The Motion Picture Association has asked more British ISPs to block the Usenet scrubbing website Newzbin2, after they were successful in pushing through a block from the largest service provider in the UK, BT.
Its reason for targeting sites like Newzbin2 and others is due to their linking to pirated content for download. In doing so, the MPA is following in the footsteps of the British Phonographic Industry, which recently put a block order on another famous file sharing website, The Pirate Bay.
This latest blocking request comes despite the owners of the Newzbin2 site claiming that upwards of 90 per cent of its user base had methods for circumventing the block.
BBC News is reporting that the MPA is engaging in a UK wide crackdown on piracy. The ISPs that have been targeted by the organisation are Virgin Media, Sky and TalkTalk. The first two rolled over immediately and said they would comply, whereas for now TalkTalk has said it was considering its response.
"There are some elements of the order, for instance that we have to pay the costs of implementing it, that we think are inappropriate," said Andrew Heaney, head of regulatory affairs at TalkTalk.

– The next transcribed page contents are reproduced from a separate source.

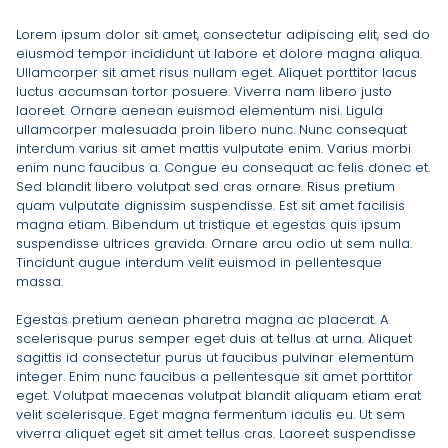
Lorem ipsum dolor sit amet, consectetur adipiscing elit, sed do
eiusmod tempor incididunt ut labore et dolore magna aliqua.
Ullamcorper sit amet risus nullam eget. Aliquet porttitor lacus
luctus accumsan tortor posuere. Viverra nam libero justo
laoreet. Ornare aenean euismod elementum nisi. Ligula
ullamcorper malesuada proin libero nunc. Nunc consequat
interdum varius sit amet mattis vulputate enim. Varius morbi
enim nunc faucibus a. Congue eu consequat ac felis donec et.
Sed blandit libero volutpat sed cras ornare. Risus pretium
quam vulputate dignissim suspendisse. Est sit amet facilisis
magna etiam. Bibendum ut tristique et egestas quis ipsum
suspendisse ultrices gravida. Ornare arcu odio ut sem nulla.
Tincidunt augue interdum velit euismod in pellentesque
massa.
Egestas pretium aenean pharetra magna ac placerat. A
scelerisque purus semper eget duis at tellus at urna. Aliquet
sagittis id consectetur purus ut faucibus pulvinar elementum
integer. Enim nunc faucibus a pellentesque sit amet porttitor
eget. Volutpat maecenas volutpat blandit aliquam etiam erat
velit scelerisque. Eget magna fermentum iaculis eu. Ut sem
viverra aliquet eget sit amet tellus cras. Laoreet suspendisse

This is a large part of the argument that ISPs are bringing to the table - those that fight the orders at least: why should they be policing UK law, and why should they be the ones paying for it?
The block purportedly cost BT around £5,000 to implement. A legal wrangle with the MPA over this probably wouldn't be worth it for TalkTalk as it would cost far more than simply implementing the block. However, Mr Heaney said they were considering it and that they "may reserve the right to contest it in the future."
The fact that the MPA continues to utilise this blocking strategy shows how out of touch they are. The Newzbin owners recently released information stating that 93 per cent of their users had a workaround that allowed them to bypass BT's block. It's more than likely that the ones implemented by Virgin, Sky and probably Talk Talk would be just as easy to get around.
The MPA's only response to this was that they hoped the block would deter the vast majority of users. Clearly, that's not the case.